*THE TASK*. Lines below that hold the word "linecap" must be copied in full.
:: INFORMATION SHOWN
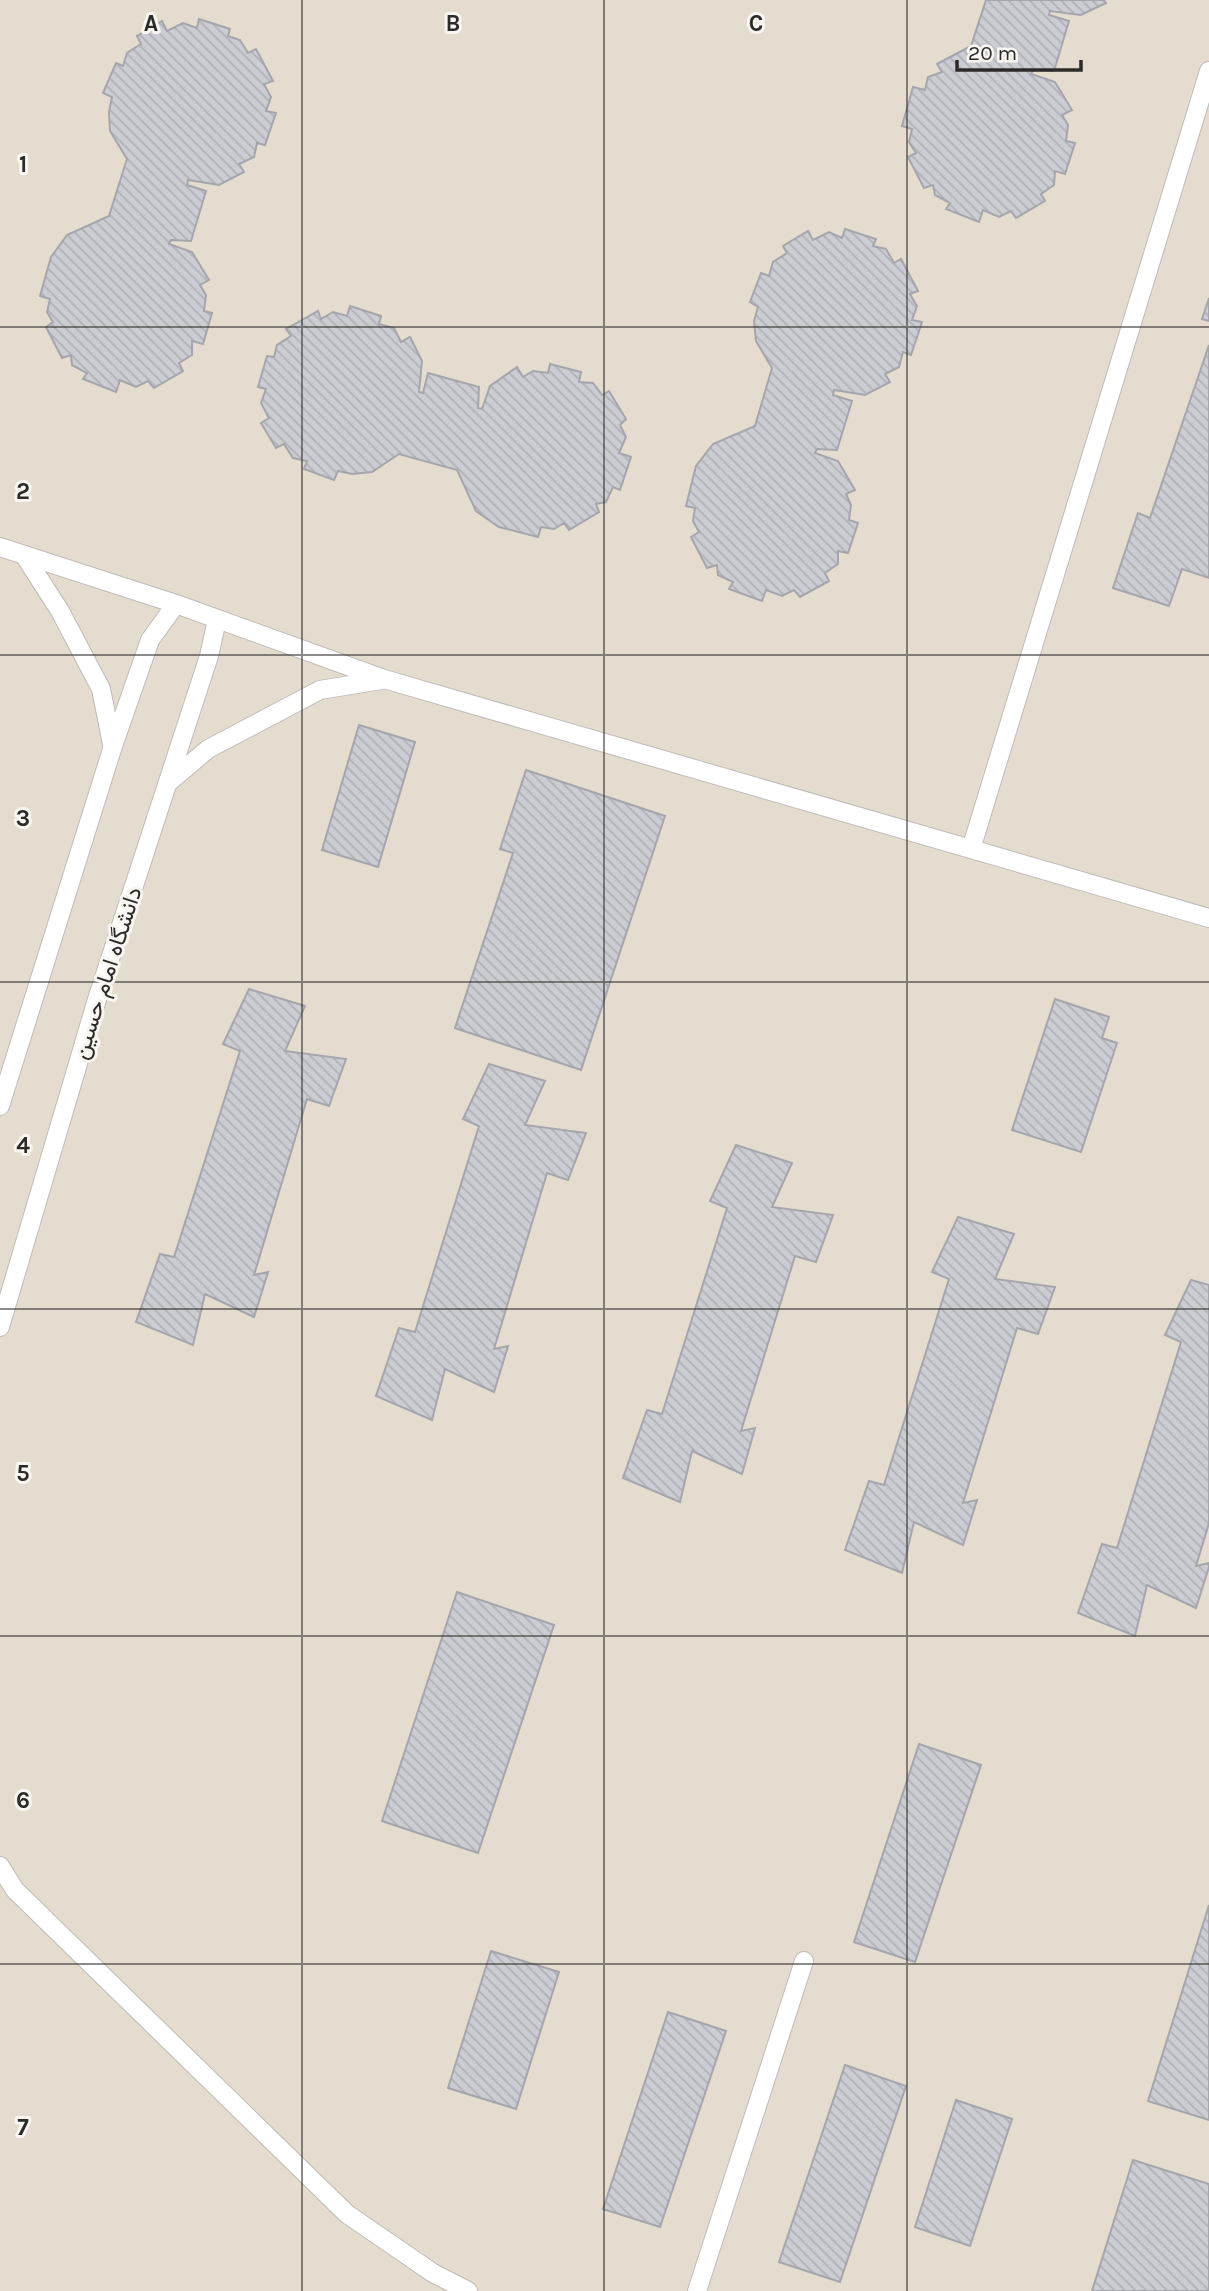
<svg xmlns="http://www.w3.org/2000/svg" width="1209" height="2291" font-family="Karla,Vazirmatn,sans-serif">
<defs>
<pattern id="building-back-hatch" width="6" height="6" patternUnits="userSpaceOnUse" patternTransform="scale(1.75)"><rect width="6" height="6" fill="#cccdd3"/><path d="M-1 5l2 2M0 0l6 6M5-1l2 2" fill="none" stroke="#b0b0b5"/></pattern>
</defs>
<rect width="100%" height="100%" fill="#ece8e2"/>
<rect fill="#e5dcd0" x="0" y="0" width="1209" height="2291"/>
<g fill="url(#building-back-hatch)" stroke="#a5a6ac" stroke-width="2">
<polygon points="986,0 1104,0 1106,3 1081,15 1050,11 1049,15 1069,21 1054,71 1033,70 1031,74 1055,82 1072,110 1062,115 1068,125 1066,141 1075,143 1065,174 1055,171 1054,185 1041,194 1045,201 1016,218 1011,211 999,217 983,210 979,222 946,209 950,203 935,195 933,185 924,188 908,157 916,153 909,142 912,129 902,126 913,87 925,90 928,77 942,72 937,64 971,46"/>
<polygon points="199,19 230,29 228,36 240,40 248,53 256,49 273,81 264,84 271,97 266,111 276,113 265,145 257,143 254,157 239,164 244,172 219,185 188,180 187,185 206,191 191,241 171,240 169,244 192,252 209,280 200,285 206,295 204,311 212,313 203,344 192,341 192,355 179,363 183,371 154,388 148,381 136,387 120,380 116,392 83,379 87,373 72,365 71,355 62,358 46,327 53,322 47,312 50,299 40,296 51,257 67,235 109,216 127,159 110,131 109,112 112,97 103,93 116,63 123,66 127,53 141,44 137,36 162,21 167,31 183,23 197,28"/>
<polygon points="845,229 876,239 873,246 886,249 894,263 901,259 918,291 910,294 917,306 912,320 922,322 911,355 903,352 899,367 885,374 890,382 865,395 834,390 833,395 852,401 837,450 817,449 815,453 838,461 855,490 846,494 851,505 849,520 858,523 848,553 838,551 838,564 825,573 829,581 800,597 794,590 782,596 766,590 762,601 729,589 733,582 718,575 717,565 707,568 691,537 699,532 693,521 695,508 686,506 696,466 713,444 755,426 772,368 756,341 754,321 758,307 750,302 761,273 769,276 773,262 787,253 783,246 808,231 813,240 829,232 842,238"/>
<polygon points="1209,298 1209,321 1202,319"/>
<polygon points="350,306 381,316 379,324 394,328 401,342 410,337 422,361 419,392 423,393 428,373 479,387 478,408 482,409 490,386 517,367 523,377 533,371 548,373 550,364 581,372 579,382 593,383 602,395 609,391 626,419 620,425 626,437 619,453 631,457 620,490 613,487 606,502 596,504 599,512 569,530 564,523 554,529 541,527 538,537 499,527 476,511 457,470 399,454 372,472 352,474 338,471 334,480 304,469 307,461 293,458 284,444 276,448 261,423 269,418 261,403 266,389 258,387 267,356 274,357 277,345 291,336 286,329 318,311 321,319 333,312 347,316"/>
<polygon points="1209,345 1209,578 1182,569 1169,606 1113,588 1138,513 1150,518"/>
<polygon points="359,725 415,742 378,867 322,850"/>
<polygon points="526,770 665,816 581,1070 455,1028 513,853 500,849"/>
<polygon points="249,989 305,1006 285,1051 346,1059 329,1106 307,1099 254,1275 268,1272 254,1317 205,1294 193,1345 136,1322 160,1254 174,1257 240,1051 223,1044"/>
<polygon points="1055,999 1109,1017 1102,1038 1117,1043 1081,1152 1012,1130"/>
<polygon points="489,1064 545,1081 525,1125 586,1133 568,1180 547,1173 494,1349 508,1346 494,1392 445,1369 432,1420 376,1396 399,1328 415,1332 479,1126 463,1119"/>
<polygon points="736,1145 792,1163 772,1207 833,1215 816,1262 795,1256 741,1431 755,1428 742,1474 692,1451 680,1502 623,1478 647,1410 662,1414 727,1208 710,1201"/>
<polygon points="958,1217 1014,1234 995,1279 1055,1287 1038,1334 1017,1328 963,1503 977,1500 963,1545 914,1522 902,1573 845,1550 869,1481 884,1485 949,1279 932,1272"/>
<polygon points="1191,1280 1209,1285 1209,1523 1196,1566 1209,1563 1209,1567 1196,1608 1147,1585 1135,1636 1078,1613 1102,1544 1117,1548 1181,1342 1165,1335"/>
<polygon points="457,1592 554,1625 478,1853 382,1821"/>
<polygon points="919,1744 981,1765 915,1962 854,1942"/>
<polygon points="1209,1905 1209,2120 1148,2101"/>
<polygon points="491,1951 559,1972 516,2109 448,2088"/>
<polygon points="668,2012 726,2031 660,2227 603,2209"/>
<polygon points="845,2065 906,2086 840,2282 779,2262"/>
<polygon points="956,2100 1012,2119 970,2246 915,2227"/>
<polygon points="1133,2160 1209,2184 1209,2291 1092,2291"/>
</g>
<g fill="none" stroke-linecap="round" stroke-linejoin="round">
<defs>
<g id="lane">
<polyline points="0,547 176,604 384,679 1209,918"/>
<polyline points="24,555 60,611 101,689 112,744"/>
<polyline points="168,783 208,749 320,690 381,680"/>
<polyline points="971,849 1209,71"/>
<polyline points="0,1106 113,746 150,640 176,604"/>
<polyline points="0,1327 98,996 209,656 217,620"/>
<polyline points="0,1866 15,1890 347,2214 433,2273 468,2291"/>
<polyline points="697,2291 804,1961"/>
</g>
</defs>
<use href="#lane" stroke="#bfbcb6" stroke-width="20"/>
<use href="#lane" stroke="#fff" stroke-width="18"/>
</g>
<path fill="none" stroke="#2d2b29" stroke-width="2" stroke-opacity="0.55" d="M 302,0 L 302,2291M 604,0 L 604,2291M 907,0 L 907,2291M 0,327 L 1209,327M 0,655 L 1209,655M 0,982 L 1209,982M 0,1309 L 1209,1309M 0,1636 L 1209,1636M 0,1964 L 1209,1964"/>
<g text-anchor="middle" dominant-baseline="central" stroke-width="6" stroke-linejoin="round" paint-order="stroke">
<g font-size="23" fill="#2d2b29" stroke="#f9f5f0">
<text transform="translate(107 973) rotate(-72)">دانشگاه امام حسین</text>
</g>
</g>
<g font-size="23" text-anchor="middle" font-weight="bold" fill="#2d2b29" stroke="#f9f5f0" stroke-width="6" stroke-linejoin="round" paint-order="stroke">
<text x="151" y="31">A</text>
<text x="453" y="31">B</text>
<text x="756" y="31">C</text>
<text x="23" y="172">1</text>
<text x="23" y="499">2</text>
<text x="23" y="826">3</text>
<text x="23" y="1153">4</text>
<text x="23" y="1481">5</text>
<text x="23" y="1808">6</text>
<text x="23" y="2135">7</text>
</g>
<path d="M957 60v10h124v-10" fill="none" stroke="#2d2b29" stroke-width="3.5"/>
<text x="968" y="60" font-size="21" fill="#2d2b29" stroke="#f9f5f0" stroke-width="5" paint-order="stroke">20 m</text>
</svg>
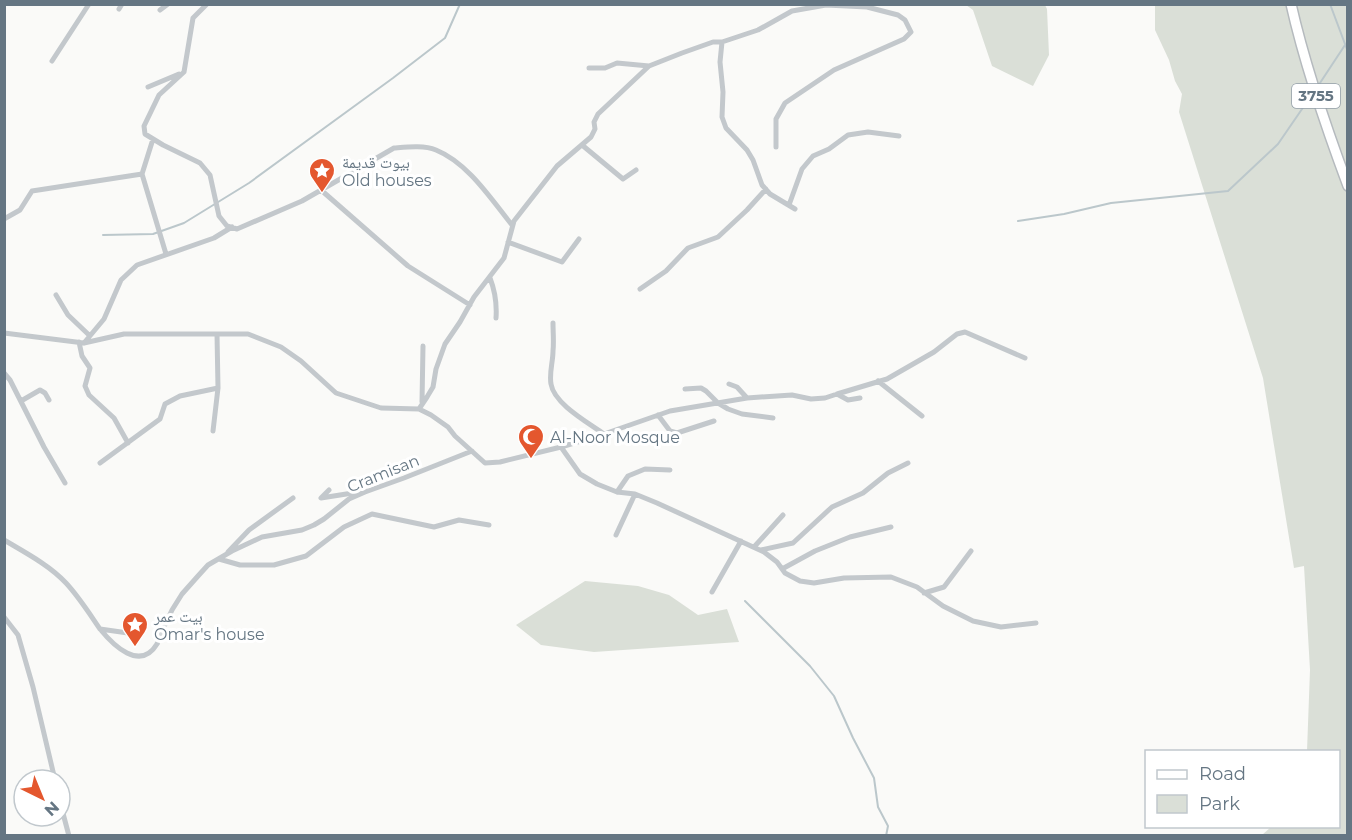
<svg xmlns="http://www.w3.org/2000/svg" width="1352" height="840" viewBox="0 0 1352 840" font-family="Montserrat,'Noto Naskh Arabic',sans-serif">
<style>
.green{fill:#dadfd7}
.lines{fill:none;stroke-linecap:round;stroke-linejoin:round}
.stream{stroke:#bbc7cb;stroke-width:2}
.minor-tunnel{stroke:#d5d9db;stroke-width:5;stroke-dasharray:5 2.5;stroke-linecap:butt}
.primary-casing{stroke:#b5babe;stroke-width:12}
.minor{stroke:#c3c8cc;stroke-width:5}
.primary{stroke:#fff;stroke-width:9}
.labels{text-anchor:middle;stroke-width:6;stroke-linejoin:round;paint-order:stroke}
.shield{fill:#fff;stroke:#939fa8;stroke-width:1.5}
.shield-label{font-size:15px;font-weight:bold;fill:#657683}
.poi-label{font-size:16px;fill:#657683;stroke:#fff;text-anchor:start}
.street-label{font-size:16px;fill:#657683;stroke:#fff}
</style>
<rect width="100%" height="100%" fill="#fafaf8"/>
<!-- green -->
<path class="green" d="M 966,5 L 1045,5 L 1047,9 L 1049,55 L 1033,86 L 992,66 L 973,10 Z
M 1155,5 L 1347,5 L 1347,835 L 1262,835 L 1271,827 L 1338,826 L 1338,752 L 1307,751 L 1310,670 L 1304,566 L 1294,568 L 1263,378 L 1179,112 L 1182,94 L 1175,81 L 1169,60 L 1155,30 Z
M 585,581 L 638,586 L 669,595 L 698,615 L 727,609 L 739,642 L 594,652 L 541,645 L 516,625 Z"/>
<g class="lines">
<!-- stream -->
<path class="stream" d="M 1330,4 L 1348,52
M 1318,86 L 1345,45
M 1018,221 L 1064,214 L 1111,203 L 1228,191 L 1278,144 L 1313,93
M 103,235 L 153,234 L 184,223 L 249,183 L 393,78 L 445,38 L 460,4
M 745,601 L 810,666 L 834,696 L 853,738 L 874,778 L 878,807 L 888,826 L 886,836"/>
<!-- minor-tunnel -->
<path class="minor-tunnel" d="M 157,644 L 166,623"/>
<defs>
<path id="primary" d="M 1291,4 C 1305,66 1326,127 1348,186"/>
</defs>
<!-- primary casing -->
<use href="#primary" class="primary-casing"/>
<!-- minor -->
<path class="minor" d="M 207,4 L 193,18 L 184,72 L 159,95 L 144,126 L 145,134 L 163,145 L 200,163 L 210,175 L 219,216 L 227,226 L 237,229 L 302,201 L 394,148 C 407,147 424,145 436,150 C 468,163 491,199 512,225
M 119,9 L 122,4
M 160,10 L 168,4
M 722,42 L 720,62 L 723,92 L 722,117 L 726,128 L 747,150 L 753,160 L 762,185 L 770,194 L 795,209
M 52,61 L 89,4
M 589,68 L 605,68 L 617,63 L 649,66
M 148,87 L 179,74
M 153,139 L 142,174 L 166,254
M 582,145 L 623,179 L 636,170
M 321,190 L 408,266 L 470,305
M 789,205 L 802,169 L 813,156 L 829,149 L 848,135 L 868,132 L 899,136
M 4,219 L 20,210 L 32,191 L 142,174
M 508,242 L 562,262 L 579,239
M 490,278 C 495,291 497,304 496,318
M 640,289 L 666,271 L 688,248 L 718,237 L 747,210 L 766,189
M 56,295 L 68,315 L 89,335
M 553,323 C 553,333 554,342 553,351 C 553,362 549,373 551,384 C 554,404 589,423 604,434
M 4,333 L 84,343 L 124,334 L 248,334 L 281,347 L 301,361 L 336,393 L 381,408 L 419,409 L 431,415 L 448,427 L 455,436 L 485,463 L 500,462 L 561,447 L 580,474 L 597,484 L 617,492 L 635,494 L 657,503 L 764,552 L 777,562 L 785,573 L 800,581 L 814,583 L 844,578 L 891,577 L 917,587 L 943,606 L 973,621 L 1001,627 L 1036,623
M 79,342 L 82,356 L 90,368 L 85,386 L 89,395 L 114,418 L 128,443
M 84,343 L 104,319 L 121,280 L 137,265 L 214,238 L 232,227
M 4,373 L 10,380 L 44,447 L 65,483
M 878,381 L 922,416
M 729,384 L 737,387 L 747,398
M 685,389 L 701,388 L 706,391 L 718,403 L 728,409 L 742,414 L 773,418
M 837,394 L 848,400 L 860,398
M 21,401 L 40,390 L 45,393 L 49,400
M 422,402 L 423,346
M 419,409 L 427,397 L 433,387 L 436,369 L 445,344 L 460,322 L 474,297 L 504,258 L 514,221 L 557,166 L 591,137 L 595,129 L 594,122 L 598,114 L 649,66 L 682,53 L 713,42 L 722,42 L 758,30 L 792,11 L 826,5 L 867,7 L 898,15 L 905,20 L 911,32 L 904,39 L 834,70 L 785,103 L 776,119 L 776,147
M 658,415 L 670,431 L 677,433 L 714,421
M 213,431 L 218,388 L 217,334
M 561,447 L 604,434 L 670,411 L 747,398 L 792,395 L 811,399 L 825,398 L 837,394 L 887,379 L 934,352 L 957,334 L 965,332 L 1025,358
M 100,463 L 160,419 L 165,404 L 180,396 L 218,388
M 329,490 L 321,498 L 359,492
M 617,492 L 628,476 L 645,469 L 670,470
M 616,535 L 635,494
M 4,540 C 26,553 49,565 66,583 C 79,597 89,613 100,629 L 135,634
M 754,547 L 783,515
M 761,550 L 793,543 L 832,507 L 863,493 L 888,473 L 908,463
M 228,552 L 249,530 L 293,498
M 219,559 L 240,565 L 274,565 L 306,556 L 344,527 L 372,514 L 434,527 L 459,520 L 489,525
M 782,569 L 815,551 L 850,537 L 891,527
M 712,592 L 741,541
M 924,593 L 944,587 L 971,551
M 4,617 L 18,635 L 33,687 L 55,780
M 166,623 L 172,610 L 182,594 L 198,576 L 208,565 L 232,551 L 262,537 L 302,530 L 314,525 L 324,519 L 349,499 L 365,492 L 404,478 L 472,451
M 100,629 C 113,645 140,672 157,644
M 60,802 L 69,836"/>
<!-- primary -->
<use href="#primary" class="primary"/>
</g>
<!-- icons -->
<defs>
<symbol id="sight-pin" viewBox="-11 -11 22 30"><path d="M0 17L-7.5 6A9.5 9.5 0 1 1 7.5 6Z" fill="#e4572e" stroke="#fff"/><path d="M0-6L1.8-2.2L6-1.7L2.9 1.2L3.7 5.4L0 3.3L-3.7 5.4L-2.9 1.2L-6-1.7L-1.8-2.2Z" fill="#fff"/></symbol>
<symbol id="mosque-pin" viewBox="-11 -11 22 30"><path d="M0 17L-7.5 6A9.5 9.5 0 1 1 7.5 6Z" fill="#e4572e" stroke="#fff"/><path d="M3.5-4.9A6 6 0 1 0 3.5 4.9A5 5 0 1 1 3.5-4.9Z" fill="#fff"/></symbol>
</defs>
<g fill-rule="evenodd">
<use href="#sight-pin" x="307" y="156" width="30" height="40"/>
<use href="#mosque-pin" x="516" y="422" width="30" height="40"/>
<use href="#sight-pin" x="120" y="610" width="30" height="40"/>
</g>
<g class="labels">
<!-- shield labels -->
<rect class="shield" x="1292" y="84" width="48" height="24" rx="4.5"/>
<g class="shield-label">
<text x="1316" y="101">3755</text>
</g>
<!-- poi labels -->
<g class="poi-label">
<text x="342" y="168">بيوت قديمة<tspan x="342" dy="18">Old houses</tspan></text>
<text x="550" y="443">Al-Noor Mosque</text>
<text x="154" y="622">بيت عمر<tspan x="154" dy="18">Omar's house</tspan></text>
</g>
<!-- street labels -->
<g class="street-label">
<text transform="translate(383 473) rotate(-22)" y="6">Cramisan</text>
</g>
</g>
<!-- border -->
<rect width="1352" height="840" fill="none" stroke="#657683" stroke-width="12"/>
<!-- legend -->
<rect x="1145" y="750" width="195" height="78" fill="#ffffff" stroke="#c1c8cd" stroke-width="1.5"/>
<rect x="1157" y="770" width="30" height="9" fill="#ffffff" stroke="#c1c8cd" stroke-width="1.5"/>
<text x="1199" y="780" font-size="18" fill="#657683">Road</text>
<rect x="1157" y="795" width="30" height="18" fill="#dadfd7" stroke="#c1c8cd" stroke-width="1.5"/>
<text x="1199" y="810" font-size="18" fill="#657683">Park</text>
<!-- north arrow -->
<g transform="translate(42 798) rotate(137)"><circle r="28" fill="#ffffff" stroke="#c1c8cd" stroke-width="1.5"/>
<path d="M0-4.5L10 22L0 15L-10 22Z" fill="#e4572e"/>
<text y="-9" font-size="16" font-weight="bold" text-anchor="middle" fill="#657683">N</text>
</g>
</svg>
::::
*SOLUTION TO THE PROBLEM*.
<g fill="none" stroke-linecap="round" stroke-linejoin="round">
.lines{fill:none;stroke-linecap:round;stroke-linejoin:round}
.minor-tunnel{stroke:#d5d9db;stroke-width:5;stroke-dasharray:5 2.5;stroke-linecap:butt}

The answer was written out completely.